When you’re pretty addicted to trying new applications like we are around this part of the web, our machines quickly become victims of heavy digital battery. To safeguard our computers, it’s always a good idea to use portable applications whenever possible. The application in question cannot store program settings or make changes in the Windows Registry so it poses little to no danger to our systems. However, the selection of portable applications may not always include a lesser-known or new application that we desperately want to test out, so the next best thing is to test drive them in isolated environments.
You might think it’s extra work to isolate these applications because you always keep your antivirus software updated and won’t ever think of downloading obscure software anyway. Yet practicing this type of caution by using special isolating software will likely be more beneficial in the long run. Having a computer overrun by viruses will not only be hair-splitting, but may also lead you to spend money to replace a machine that could have perfectly lived longer.
Let’s see then how you can protect your machine by isolating potentially unsafe applications.
Running Programs In Isolated Sandboxes
We first took a good, long look at Sandboxie here, where we discussed how this Windows-only program creates virtual layers upon which programs can operate normally, that is, can perform read and write operations without permanently affecting your hard drive. Sandboxie basically runs your applications in isolated instances, namely sandboxes, so you can safely test drive even new or little-known programs that could potentially be unsafe.
After you install Sandboxie and its system-level drivers, you’ll see a yellow icon on the system tray and you’ll also be offered an online tutorial, which should open up in a web-browser that you can run sandboxed or not. Aside from letting you run a sandboxed web browser, Sandboxie lets you run sandboxed email programs, programs from the Start menu, executable programs or even from Windows Explorer.
Sandboxie might be useful in many cases where you simply aren’t sure of how safe a program is, but you’re still curious to try it. Since it isolates that program from the rest of your system, you’re pretty much safe to install it and dispose of it if you don’t like it or encounter a problem. Destroying that sandbox is a matter of either closing the running programs in that instance or removing the specific sandbox.
Even if you have many programs in that sandbox, the entire session is cleaned up with a one click.
Additional uses for Sandboxie could be loading up a program that you don’t really need to have installed but might need to use it once in a blue moon, like ImgBurn or uTorrent. You could also use Sandboxie to load up additional instances of a running program, like a second instance of, say, Firefox so you can log on to your secondary Google Account and what not. It’s a pretty nice way to use programs safely since they fully work without limitations or incompatibilities. In fact, it’s pretty hard to tell apart from a regular, non-sandboxed running application. The only way to distinguish the sandboxed program is by looking at the title bar of the window.
Sandboxie is free for personal use, but the free version allows not more than one sandbox running at a time. While Sandboxie is pretty popular, there are similar applications that can provide a sandboxed environment for a program. Among these are Evalaze, GeSWaLL, BufferZone Pro, iCore Virtual Accounts, and the former Altiris Software Virtualization Solution (SVS), for which I’ve found no way of obtaining a personal license.

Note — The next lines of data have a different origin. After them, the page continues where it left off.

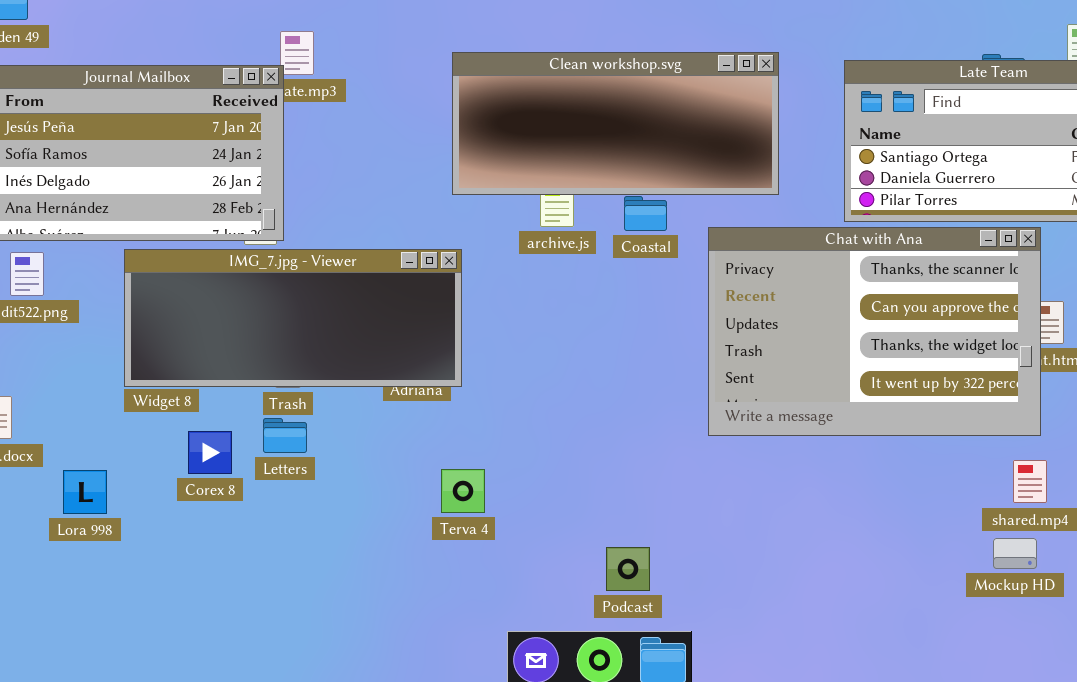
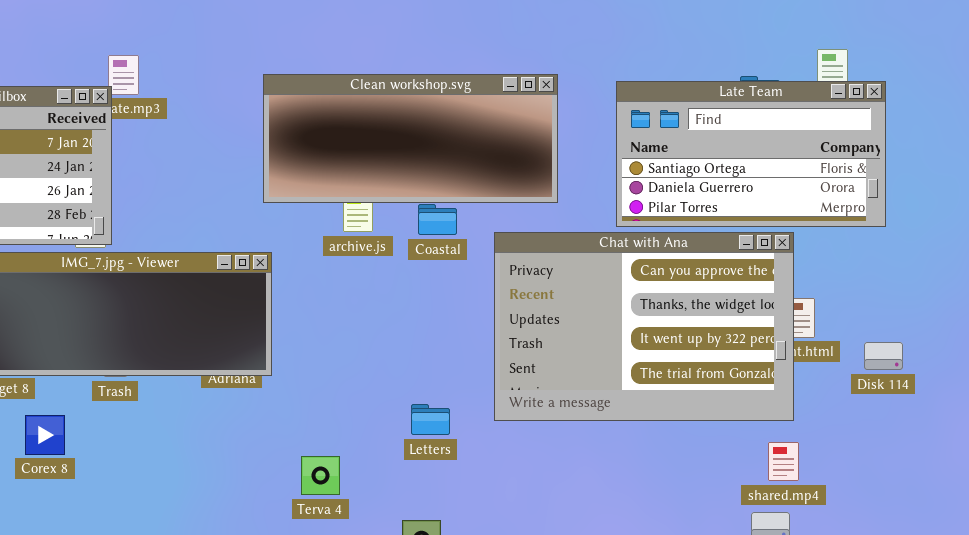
Chat with Ana: [708,227,1041,436] -> [494,232,794,421], scrolled down 1 row
Letters: [263,418,307,453] -> [411,404,450,435], moved
Terva 4: [441,469,485,513] -> [301,456,340,495], moved

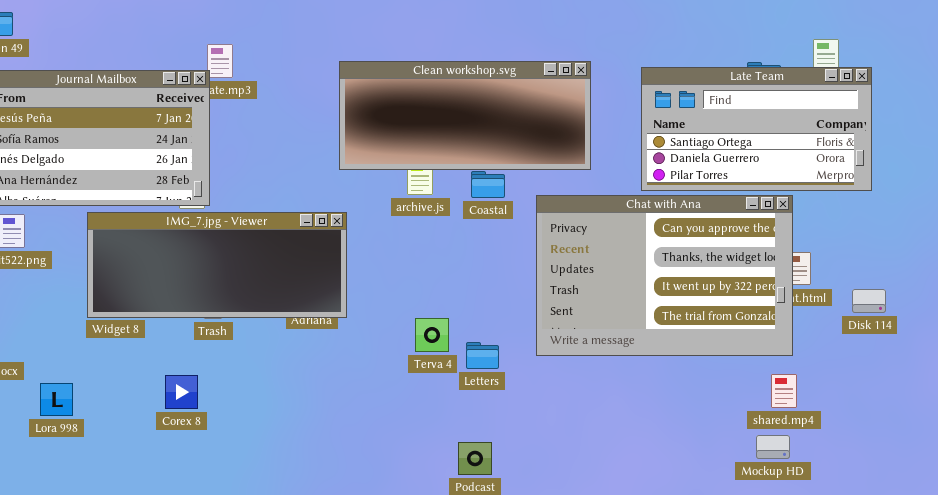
Corex 8: [25,415,65,455] -> [165,375,198,409], moved
Terva 4: [301,456,340,495] -> [415,318,449,352], moved

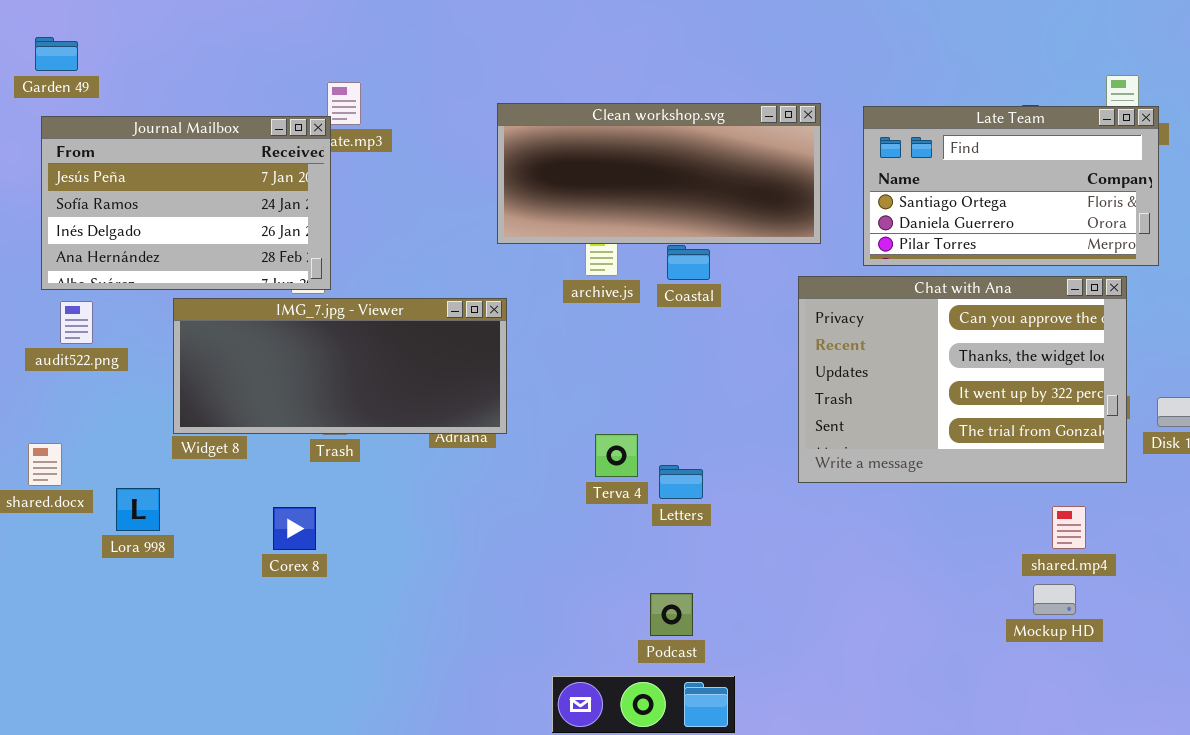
Late Team: [641,67,872,191] -> [863,106,1159,266], moved
Chat with Ana: [536,195,793,356] -> [798,276,1127,483], moved
Lora 998: [40,383,73,416] -> [116,488,160,531], moved

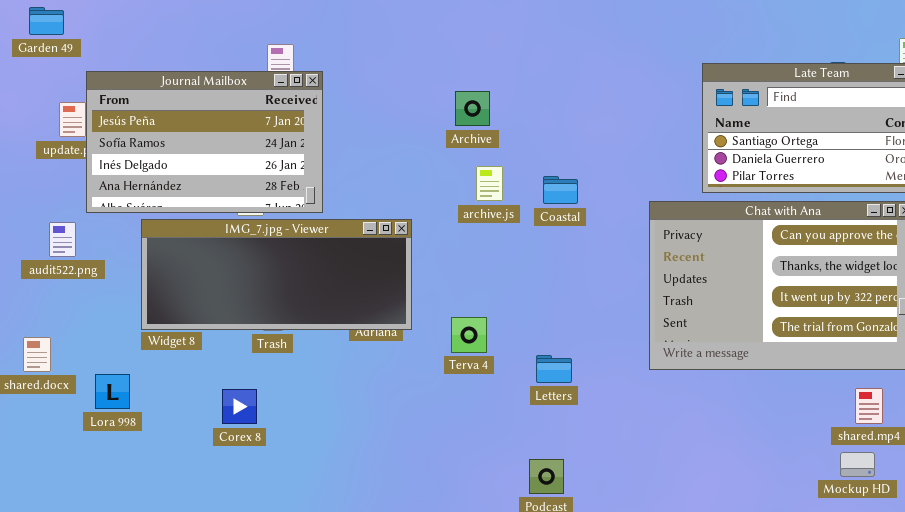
Clean workshop.svg: [497,103,821,244] -> none, closed
Journal Mailbox: [41,116,331,290] -> [86,71,323,213], moved
Terva 4: [595,434,638,477] -> [451,317,487,353], moved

Undoing System Changes After Installing A Program
Returnil System Safe Free is a program for Windows that basically lets your machine revert back to its original system status after a reboot. Download it here. What Returnil does is it clones your operating system, creating a virtual environment, which will be loaded in lieu of your original OS when you restart your system after installing Returnil. This will allow you to run or install even the most obscure programs without getting your computer infected since it will undo everything and return to its original state on the next system restart. Though it uninstalls any program you might have installed in your virtual environment, you can still save documents and files to a flash drive so you’ll have those even after a restart. Returnil might be one of the easiest ways on this list to roll back the system after you’ve tested out potentially unsafe applications, as all you need to do is restart the system, but a drawback is that you cannot install programs that require you to reboot after installation, which will promptly revert back to the original, unadulterated state.
Forget Installing – Just Run Windows Applications From Your Browser
If you don’t want to install another program to help you isolate applications, you might want to check Spoon, a website that runs a type of revolutionary virtualization software to stream desktop applications to your Windows machine. We have covered it in detail before. With Spoon, you can run any of the supported Windows desktop applications using just your browser and the downloadable Spoon plugin. Supported applications include popular web browsers like Google Chrome and Firefox, even productivity apps and games. The selection of supported apps consists of mostly popularly-used applications on Windows, for which you won’t notice the differences compared to a natively-running Windows application.
We also discussed a different type of application virtualization with Cameyo, VMLite VirtualApps Studio, and Enigma Virtual Box, all of which are free programs that let you create portable applications from programs you already have installed. On a related not, see also our homebrewed workaround to create a portable version from Skype, and also see how to build your own portable OS with Slax.
Do you tend to download lots of applications on your primary machine? If so, do you use any of these programs?